Nitric oxide (NO) is synthesized from L-arginine by neuronal, endothelial and inducible isoforms of NO synthase (nNOS, eNOS and iNOS, respectively) and is involved in the regulation of a variety of physiological functions, including immune activity. In vascular endothelial cells, stimulation of M(3) subtype of muscarinic acetylcholine receptors (mAChRs) triggers NO synthesis by eNOS. Human lymphocytes express several mAChR subtypes and their stimulation increases the intracellular free Ca(2+) concentration and up-regulates c-fos gene expression. While the above findings suggest involvement of the lymphocytic cholinergic system in the regulation of immune function, little is known on NOS expression and NO synthesis in T-lymphocytes.

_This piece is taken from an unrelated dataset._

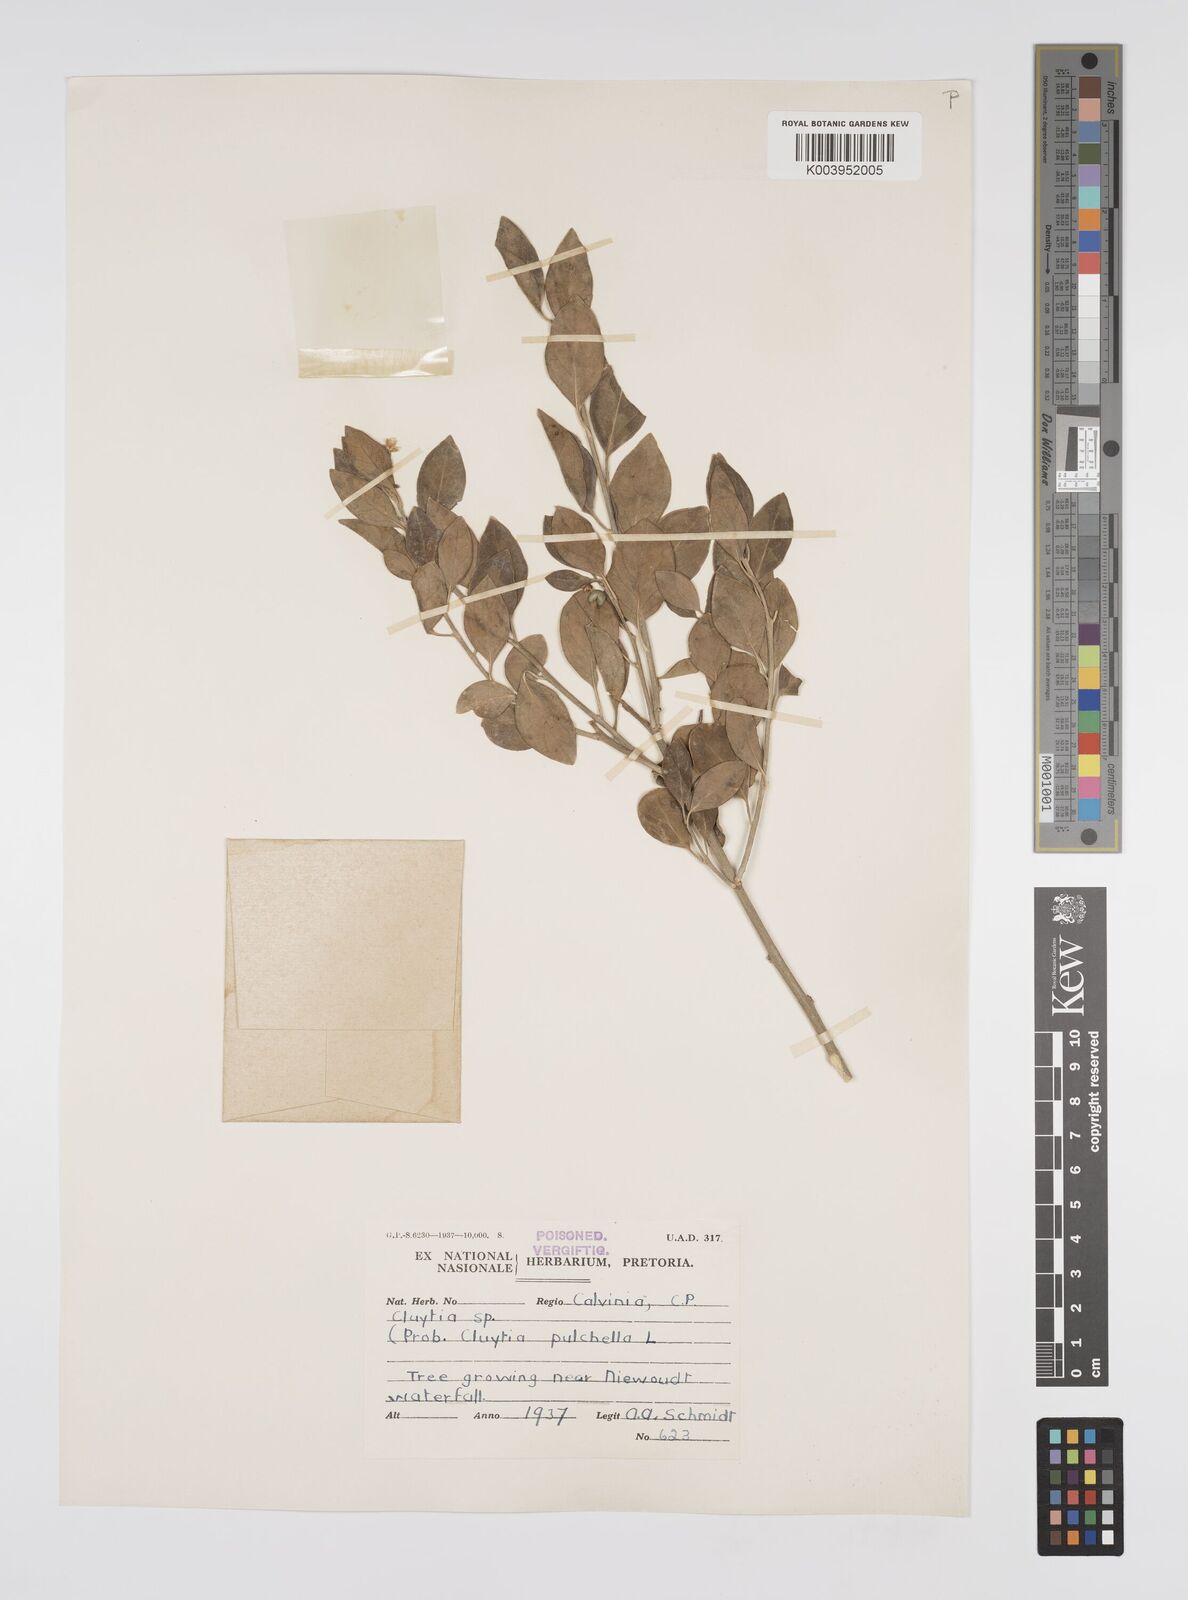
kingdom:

In the present study, using reverse transcription-polymerase chain reaction, we found that CEM cells express mRNAs encoding iNOS and nNOS, but not for eNOS. In addition, using quantitative fluorescence microscopy and a novel NO-sensitive fluorescent indicator, DAF-2, we found that oxotremorine-M (Oxo-M) (100 microM), a non-selective mAChR agonist, enhances NO production in the cells. This effect of Oxo-M was antagonized by pirenzepine (10 microM), an antagonist acting preferentially at M(1) mAChR and by atropine (10 microM). Also 4-DAMP (10 microM), an antagonist acting preferentially at M(3) mAChR, reduced significantly the effect of Oxo-M, while AFDX-116 (10 microM), an antagonist acting preferentially at M(2) mAChR, was ineffective. These findings suggest that T-lymphocytes express functional mAChRs linked to NO synthesis by nNOS and/or iNOS.